El afán de remontar las convenciones caducas entraña un acto de riesgo, y por ello la poesía de Cernuda causó escozor en algunos colegas de su generación mientras los poetas jóvenes la acogieron con entusiasmo reconociendo el ascendiente que ejerció sobre ellos en sus trabajos primerizos. El texto en que reflexiona sobre la familia incomodó a quienes sólo aceptaban modelos tradicionales como norma de conducta inmutable.

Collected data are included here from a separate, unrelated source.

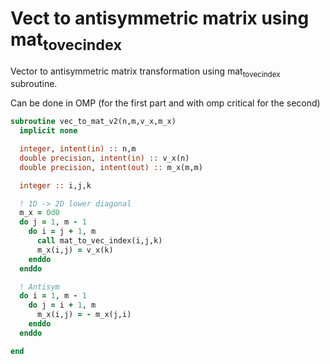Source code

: * Vect to antisymmetric matrix using mat_to_vec_index

Vector to antisymmetric matrix transformation using mat_to_vec_index
subroutine.

Can be done in OMP (for the first part and with omp critical for the second)

#+BEGIN_SRC f90 :comments org :tangle vec_to_mat_v2.irp.f 
subroutine vec_to_mat_v2(n,m,v_x,m_x)
  implicit none
  
  integer, intent(in) :: n,m
  double precision, intent(in) :: v_x(n)
  double precision, intent(out) :: m_x(m,m)

  integer :: i,j,k

  ! 1D -> 2D lower diagonal
  m_x = 0d0
  do j = 1, m - 1
    do i = j + 1, m
      call mat_to_vec_index(i,j,k)
      m_x(i,j) = v_x(k)
    enddo
  enddo
  
  ! Antisym
  do i = 1, m - 1
    do j = i + 1, m
      m_x(i,j) = - m_x(j,i) 
    enddo
  enddo

end
#+END_SRC
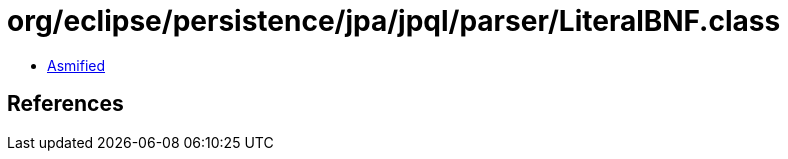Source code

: = org/eclipse/persistence/jpa/jpql/parser/LiteralBNF.class

 - link:LiteralBNF-asmified.java[Asmified]

== References

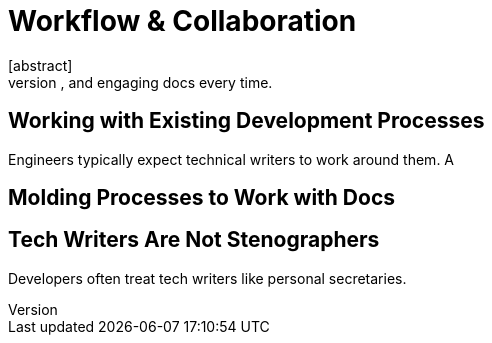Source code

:= Workflow & Collaboration
[abstract]
Working with engineers and fellow tech writers to ship complete, accurate, useful, and engaging docs every time.

== Working with Existing Development Processes

Engineers typically expect technical writers to work around them.
A

== Molding Processes to Work with Docs



== Tech Writers Are Not Stenographers

Developers often treat tech writers like personal secretaries.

Sin embargo, donde otros encontraron juicios irreverentes y transgresores, el autor infundió matices de ternura y apreciaciones compasivas, superando las pautas que sólo acogen efectos de superficie: “Que a esas formas remotas no perturbe /en los limbos finales de la nada /tu memoria como un remordimiento. /Este cónclave fantasmal que los evoca, /ofreciendo tu sangre tal bebida propicia /para hacer a los idos visibles un momento, /perdón y paz os traiga los unos a los otros.”
Aunque pueda sonar paradójico en labios de alguien que honró escrupuloso su compromiso con la palabra, el sujeto creador no es un ente privilegiado con cualidades para entronizarse por encima de la masa, sino alguien que capta vibraciones profundas en la obra que entrega a los demás sin pretender la estima mundana y paladea, en contraste, los goces de la vida sencilla cuando cabe llegar a ellos: “Pero las hizo un hombre nacido en esta tierra, /del lugar mismo, amigo tranquilo de la vida, /que perdía las tardes en ocio junto al río /y ganaba las noches amando un cuerpo bello. //Todos lo conocían, creían ya saberle /con esa vaguedad que el hombre sabe al hombre, /cuando tras la labor sin prisa de los años /coronó su cincel la cornisa del templo.”
Con su inmensidad celeste, aves y brotes vegetales, el paisaje se alza para captar significados de vida, para sentirlos mas no para explicarlos. Una vereda, una ribera o un campo apacible prestan colores a la existencia de duración condicionada, expuesta al ritmo de las estaciones hasta tocar el punto que selle la añoranza o el olvido, y en este tránsito, la pérdida de la lozanía y el desgaste del ánimo: “Otros antes que yo vieron un día, /y otros luego verán, cómo decae /la amada forma, recordando /de cuánta gloria es cifra un cuerpo amado.”
Para alcanzar sus fines expresivos, Cernuda recrea mitos de diversos orígenes geográficos: las musas, el ave fénix, Quetzalcóatl y las tentaciones demoníacas, haciendo constar así que la tierra nativa de la que se vio desplazado no sólo siguió siendo suya sino también fincó su raíz en la vastedad del universo en que anida la amargura junto con la luz y la dicha, aunque se desvanezcan en la precipitación de los instantes y en los desencantos de la experiencia.